Posted By: Brian Kotek on Nov 28, 2007
++1. I have a case right now where this would be handy.
Posted By: Jake Munson on Nov 28, 2007
This is definitely a great request and I am suprised we don't have this kind of control over our transactions yet in CF. I am thinking it would also be nice to be able to scope the transaction so that we can carry a transaction to the end point of say a checkout process and then commit it.
Posted By: John Brunelle on Nov 28, 2007
Coldfusion should also support native ORM functionality, this will Increase development time by 20% using Hibernate or iBatis at the JAVA level this could be done pretty easy
Posted By: Elias J. Perez on Dec 4, 2007
Elias,
Hibernate is supported "natively" - I do some ColdFusion work with the model in Java, persisted via Hibernate. Just drop the .jar's into /lib and go...
I imagine iBatis wouldn't be much different.
Posted By: Joe Rinehart on Dec 4, 2007
Sweet!!!
Do you know where I can find resources to implement Hibernate with CF?
Thanks Joe
Posted By: Elias on Dec 4, 2007
A wish for ColdFusion 9 is a useful ternary operator similar to that of Javascript.
If expression one is true, expression two is returned, else expression three is returned.
expression one ? expression two : expression 3
I know we have IIf, but it requires so much other effort that it might as well not be in there.

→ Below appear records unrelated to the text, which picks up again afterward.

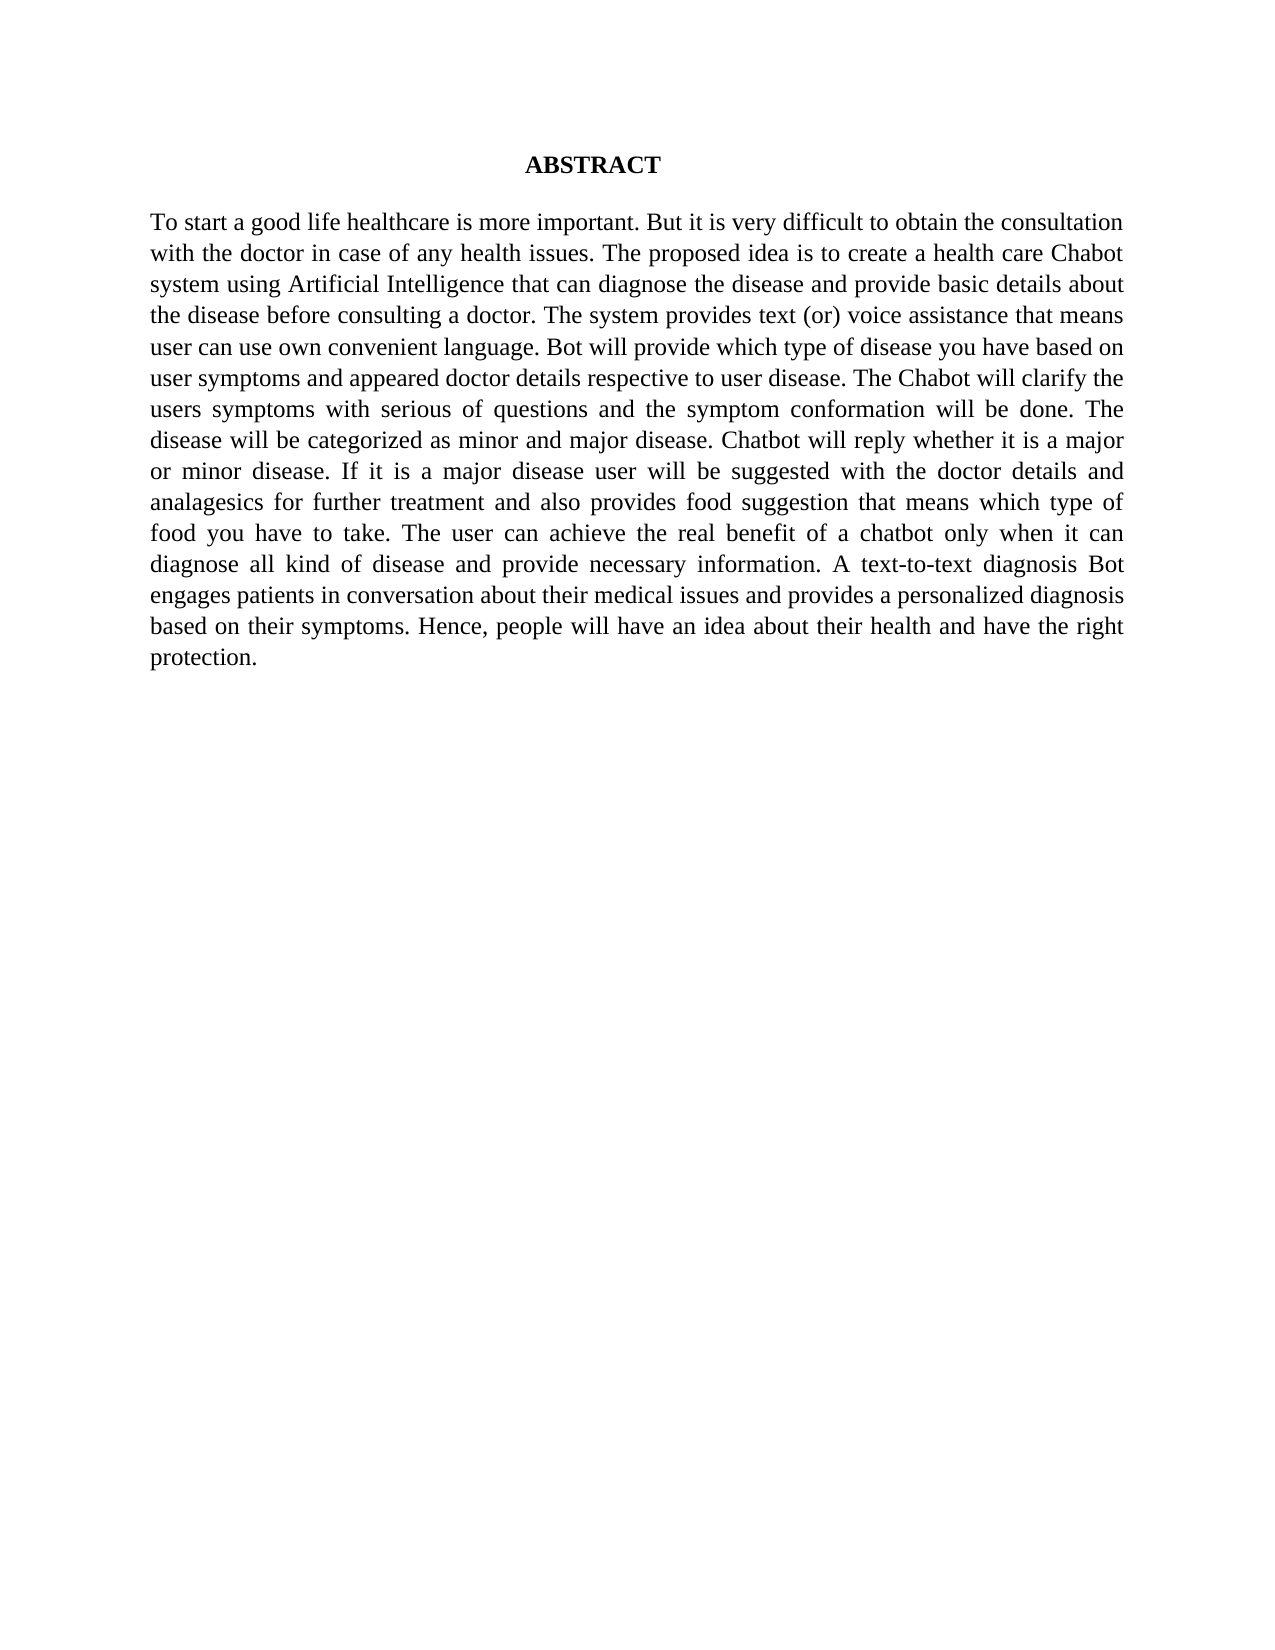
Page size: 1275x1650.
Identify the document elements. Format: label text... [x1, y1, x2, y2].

text To start a good life healthcare is more important. But it is very difficult to obtain the consultation with the doctor in case of any health issues. The proposed idea is to create a health care Chabot system using Artificial Intelligence that can diagnose the disease and provide basic details about the disease before consulting a doctor. The system provides text (or) voice assistance that means user can use own convenient language. Bot will provide which type of disease you have based on user symptoms and appeared doctor details respective to user disease. The Chabot will clarify the users symptoms with serious of questions and the symptom conformation will be done. The disease will be categorized as minor and major disease. Chatbot will reply whether it is a major or minor disease. If it is a major disease user will be suggested with the doctor details and analagesics for further treatment and also provides food suggestion that means which type of food you have to take. The user can achieve the real benefit of a chatbot only when it can diagnose all kind of disease and provide necessary information. A text-to-text diagnosis Bot engages patients in conversation about their medical issues and provides a personalized diagnosis based on their symptoms. Hence, people will have an idea about their health and have the right protection. [150, 207, 1125, 671]
text ABSTRACT [150, 150, 1125, 179]
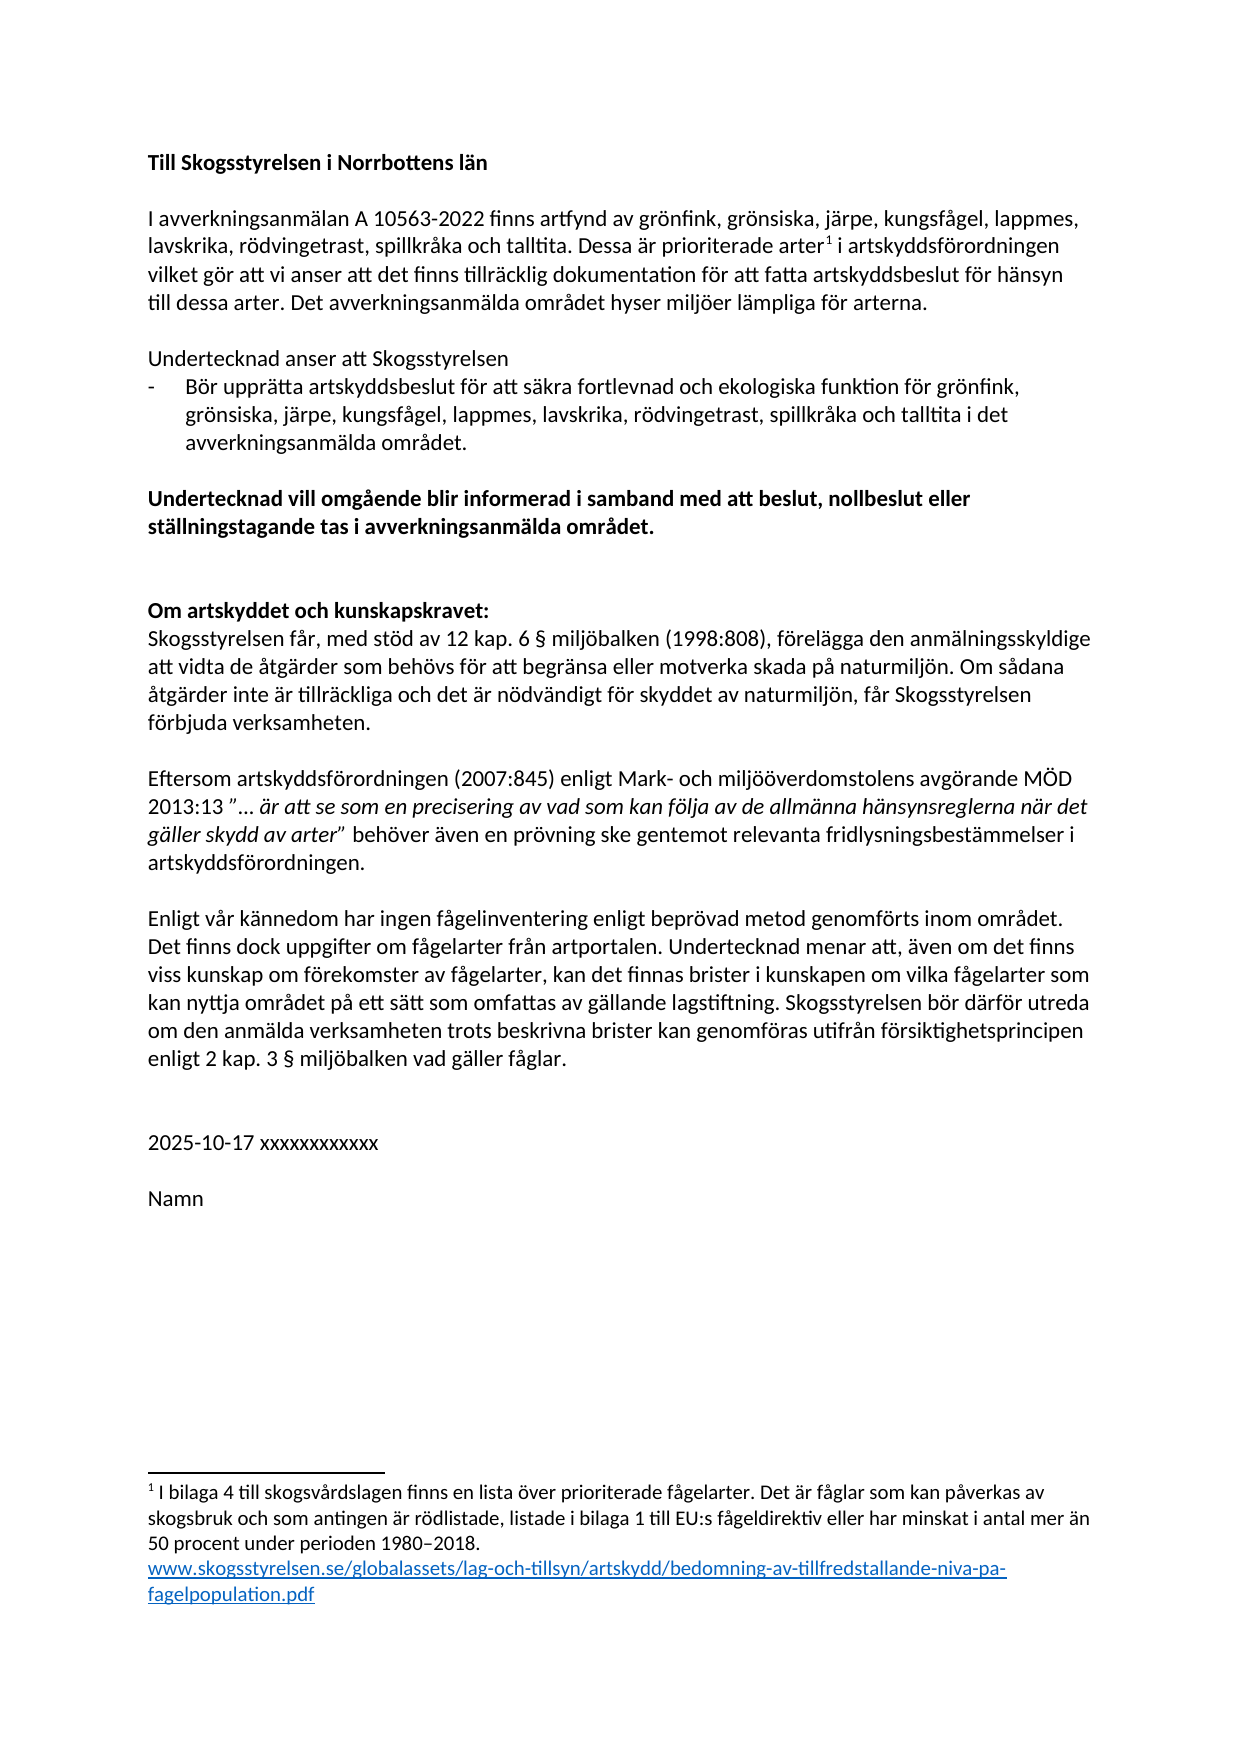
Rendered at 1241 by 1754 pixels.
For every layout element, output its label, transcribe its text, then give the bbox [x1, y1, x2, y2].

text Om artskyddet och kunskapskravet: [148, 596, 1093, 624]
text I avverkningsanmälan A 10563-2022 finns artfynd av grönfink, grönsiska, järpe, kungsfågel, lappmes, lavskrika, rödvingetrast, spillkråka och talltita. Dessa är prioriterade arter i artskyddsförordningen vilket gör att vi anser att det finns tillräcklig dokumentation för att fatta artskyddsbeslut för hänsyn till dessa arter. Det avverkningsanmälda området hyser miljöer lämpliga för arterna. [148, 204, 1093, 316]
list Bör upprätta artskyddsbeslut för att säkra fortlevnad och ekologiska funktion för grönfink, grönsiska, järpe, kungsfågel, lappmes, lavskrika, rödvingetrast, spillkråka och talltita i det avverkningsanmälda området. [148, 372, 1093, 456]
text 2025-10-17 xxxxxxxxxxxx [148, 1128, 1093, 1156]
text Undertecknad vill omgående blir informerad i samband med att beslut, nollbeslut eller ställningstagande tas i avverkningsanmälda området. [148, 484, 1093, 540]
text Eftersom artskyddsförordningen (2007:845) enligt Mark- och miljööverdomstolens avgörande MÖD 2013:13 ”… är att se som en precisering av vad som kan följa av de allmänna hänsynsreglerna när det [148, 764, 1093, 820]
text Skogsstyrelsen får, med stöd av 12 kap. 6 § miljöbalken (1998:808), förelägga den anmälningsskyldige att vidta de åtgärder som behövs för att begränsa eller motverka skada på naturmiljön. Om sådana åtgärder inte är tillräckliga och det är nödvändigt för skyddet av naturmiljön, får Skogsstyrelsen förbjuda verksamheten. [148, 624, 1093, 736]
text gäller skydd av arter” behöver även en prövning ske gentemot relevanta fridlysningsbestämmelser i artskyddsförordningen. [148, 820, 1093, 876]
text Namn [148, 1184, 1093, 1212]
text Undertecknad anser att Skogsstyrelsen [148, 344, 1093, 372]
text Till Skogsstyrelsen i Norrbottens län [148, 148, 1093, 176]
text Enligt vår kännedom har ingen fågelinventering enligt beprövad metod genomförts inom området. Det finns dock uppgifter om fågelarter från artportalen. Undertecknad menar att, även om det finns viss kunskap om förekomster av fågelarter, kan det finnas brister i kunskapen om vilka fågelarter som kan nyttja området på ett sätt som omfattas av gällande lagstiftning. Skogsstyrelsen bör därför utreda om den anmälda verksamheten trots beskrivna brister kan genomföras utifrån försiktighetsprincipen enligt 2 kap. 3 § miljöbalken vad gäller fåglar. [148, 904, 1093, 1072]
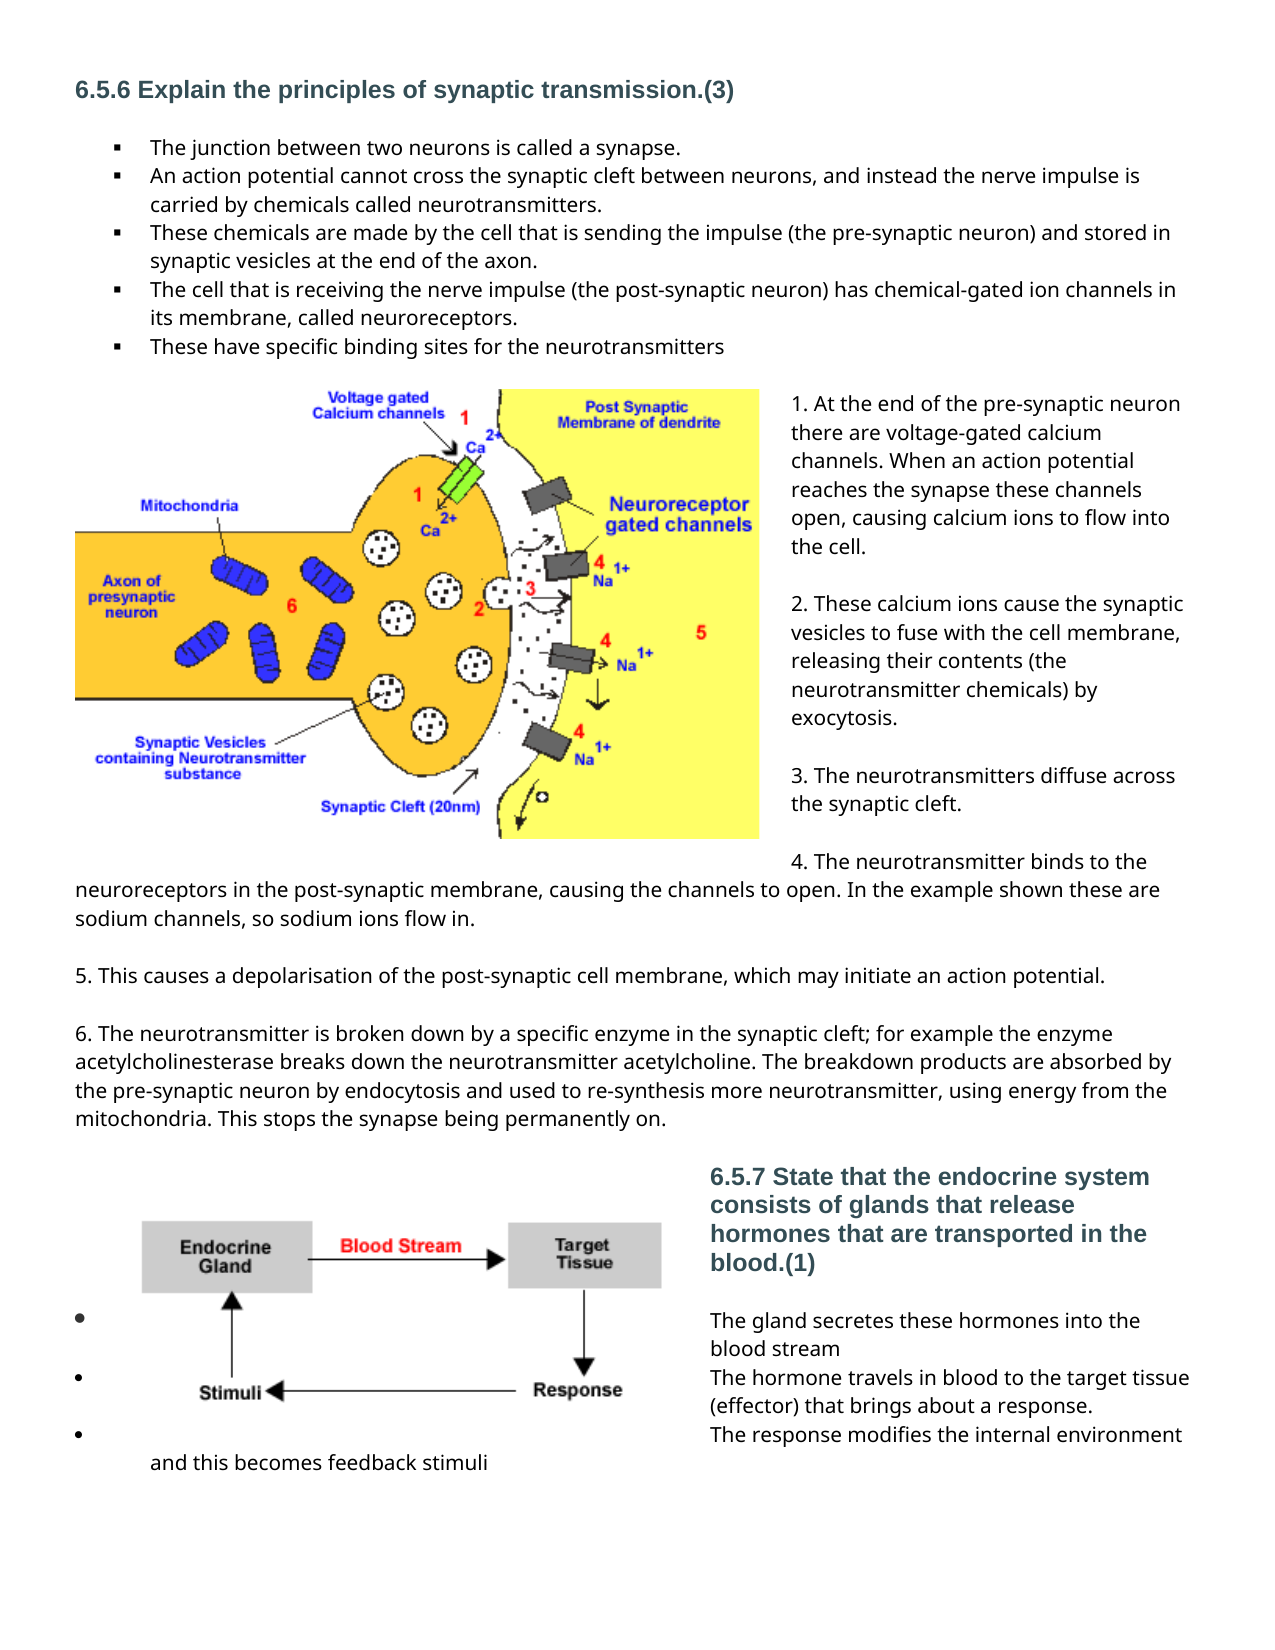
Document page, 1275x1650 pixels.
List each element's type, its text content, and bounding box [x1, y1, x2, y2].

Posted By: Andy Matthews on Dec 8, 2007
@Andy,
right, I agree with ya for sure... But I also agree having some transactions that I could rollback would be schweet!
cheers
Posted By: sal on Dec 12, 2007
This definitely looks like a good feature but this may make request processing slow because of change in transaction context. Here is why
- A single web request/page request is processed by a single web server (or CF) thread.
- Most transaction managers maintain a 1:1 relation b/w thread and tx object, via threadlocal.
In the above case, when trans1 is encountered in the current web thread, lets call it web-1, a trans1 object is associated with web-1. When trans2 is encountered, trans1 has to be suspended from web-1 and a new trans2 has to be associated.
And when cfquery ends, you are essentially running in an unspecified tx context, so CF has to do tx switching on every cfquery.